- Joe Benesh is a senior architect with Shive-Hattery and president + CEO of the Ingenuity Company, a strategic planning, diagramming, framework development, and design thinking consulting firm.
In my last post, we discussed the differences between leadership and management: finding the proper balance between the two and the problems that arise if they fall out of balance. In this post, I would like to explore that concept further in the context of organizational design. In his book, "Exponential Organizations" (a book I highly recommend), Salim Ismail talks about a company called Holacracy. Holacracy has taken frameworks from the start-up world (such as Agile and Lean) and applied them to its organization in a broad-based way. As he describes it:
Holacracy is defined as a social technology or system of organizational governance, in which authority and decision-making are distributed via fractal, self-organizing teams, rather than being vested at the top of a hierarchy. (Ismail, p.104)
How does this relate to our earlier conversation about the lever arms of leadership and management? Ismail has the answer to that as well:
…hierarchies tend to be competence-based hierarchies, relying more on peer accountability than on authority-based accountability…(Ismail, p.105)
To me, this describes the nature of how healthy businesses can operationally adjust to balance the needs of management with employees. The management-based structure of organizations will inherently resist this, as there will be a loss of control. But, as stated in the last post, the accountability will increase.

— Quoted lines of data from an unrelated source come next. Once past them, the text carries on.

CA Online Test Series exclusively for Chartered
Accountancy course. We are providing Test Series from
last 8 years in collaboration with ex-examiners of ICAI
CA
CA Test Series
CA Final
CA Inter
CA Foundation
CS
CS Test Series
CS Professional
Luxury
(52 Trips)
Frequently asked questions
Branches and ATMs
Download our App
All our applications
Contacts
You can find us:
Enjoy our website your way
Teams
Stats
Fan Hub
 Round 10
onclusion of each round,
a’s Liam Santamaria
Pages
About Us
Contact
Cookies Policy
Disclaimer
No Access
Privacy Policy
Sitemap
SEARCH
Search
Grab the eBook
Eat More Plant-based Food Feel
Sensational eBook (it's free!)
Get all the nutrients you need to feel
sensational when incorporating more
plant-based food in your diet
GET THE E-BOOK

Companies with the courage to self-organize based on competencies with direct peer accountability align with the emerging workforce of millennials, who have grown up as the products of social networks and rapidly accelerating technologies and modes of communication. Management-modeled authority structures tend to slow down innovation, as they are mired down in policy frameworks and defined by boundaries.

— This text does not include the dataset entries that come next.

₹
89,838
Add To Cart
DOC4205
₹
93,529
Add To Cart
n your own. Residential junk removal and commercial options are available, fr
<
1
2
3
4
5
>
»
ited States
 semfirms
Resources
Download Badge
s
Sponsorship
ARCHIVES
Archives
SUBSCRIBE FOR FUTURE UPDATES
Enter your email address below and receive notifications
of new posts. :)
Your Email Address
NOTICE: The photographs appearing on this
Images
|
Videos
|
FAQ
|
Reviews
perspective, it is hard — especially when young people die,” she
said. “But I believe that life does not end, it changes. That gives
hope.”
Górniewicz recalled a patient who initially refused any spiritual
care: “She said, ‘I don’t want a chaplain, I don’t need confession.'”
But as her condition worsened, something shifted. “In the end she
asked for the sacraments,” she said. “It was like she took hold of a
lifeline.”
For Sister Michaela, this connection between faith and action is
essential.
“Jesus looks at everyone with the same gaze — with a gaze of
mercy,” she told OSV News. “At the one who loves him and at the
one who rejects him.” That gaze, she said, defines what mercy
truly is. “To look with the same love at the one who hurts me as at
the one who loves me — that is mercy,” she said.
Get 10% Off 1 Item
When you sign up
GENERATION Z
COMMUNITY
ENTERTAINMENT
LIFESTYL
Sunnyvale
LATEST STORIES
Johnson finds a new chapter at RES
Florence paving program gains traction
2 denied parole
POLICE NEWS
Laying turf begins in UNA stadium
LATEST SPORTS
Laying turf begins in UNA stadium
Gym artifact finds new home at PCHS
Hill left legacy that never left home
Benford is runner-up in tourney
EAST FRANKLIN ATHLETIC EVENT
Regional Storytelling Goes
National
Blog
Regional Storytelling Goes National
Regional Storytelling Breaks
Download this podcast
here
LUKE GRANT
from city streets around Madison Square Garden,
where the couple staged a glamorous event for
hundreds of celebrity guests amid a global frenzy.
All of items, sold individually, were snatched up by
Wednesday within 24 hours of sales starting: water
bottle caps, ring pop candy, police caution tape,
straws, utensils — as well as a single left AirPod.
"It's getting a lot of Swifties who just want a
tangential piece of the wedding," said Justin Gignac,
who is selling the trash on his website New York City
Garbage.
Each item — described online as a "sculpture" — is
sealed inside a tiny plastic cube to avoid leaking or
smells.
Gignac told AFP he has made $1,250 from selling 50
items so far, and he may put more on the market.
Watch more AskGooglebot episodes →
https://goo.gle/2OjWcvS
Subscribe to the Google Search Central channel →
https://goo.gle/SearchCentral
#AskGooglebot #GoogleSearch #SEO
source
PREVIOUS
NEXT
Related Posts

Inversely, holacracy in leadership structures allow there to be reduced latency in the adaptability of employees to take on new projects, innovate, and self-regulate. The fractal nature of these teams that Ismail refers to creates an environment conducive to rapid protoyping, failure learning, and optimized product or service delivery models.
I am not advocating for the elimination of all management structures, but I do feel that things in the organizational development ecosystem are evolving. Those in the marketplace that are able to be responsive to build upon the strengths of the emerging workforce are the companies that will continue to grow, increase their curb appeal for potential employees, and produce better products for clients.
Valve Corporation is a video game development company that was founded by former Microsoft employees in 1996. Valve is almost completely run as a flat organization, run by its employees. Individuals select/create their own projects, there are no managers, and employees can also hire employees to work on their projects. During Valve’s 19-year history, they have been responsible for creating not only some of the most innovative modern video games, but an Internet-based distribution system for online gaming. The company was estimated to be worth close to $3 billion in 2012. (Image to right is from Valve's employee manual)
I included Valve as an example to illustrate that holacracy truly works. I would argue that it may not work for every corporation or organization, but combining this model with the balance argued for in the last post between leadership and management, you can produce a formula for success in the modern organization. Every organization has an equilibrium point. One with responsive, engaged, and self-starting employees, ready to interact in an environment where leadership and accountability are dynamic and innovation can flourish with almost zero latency.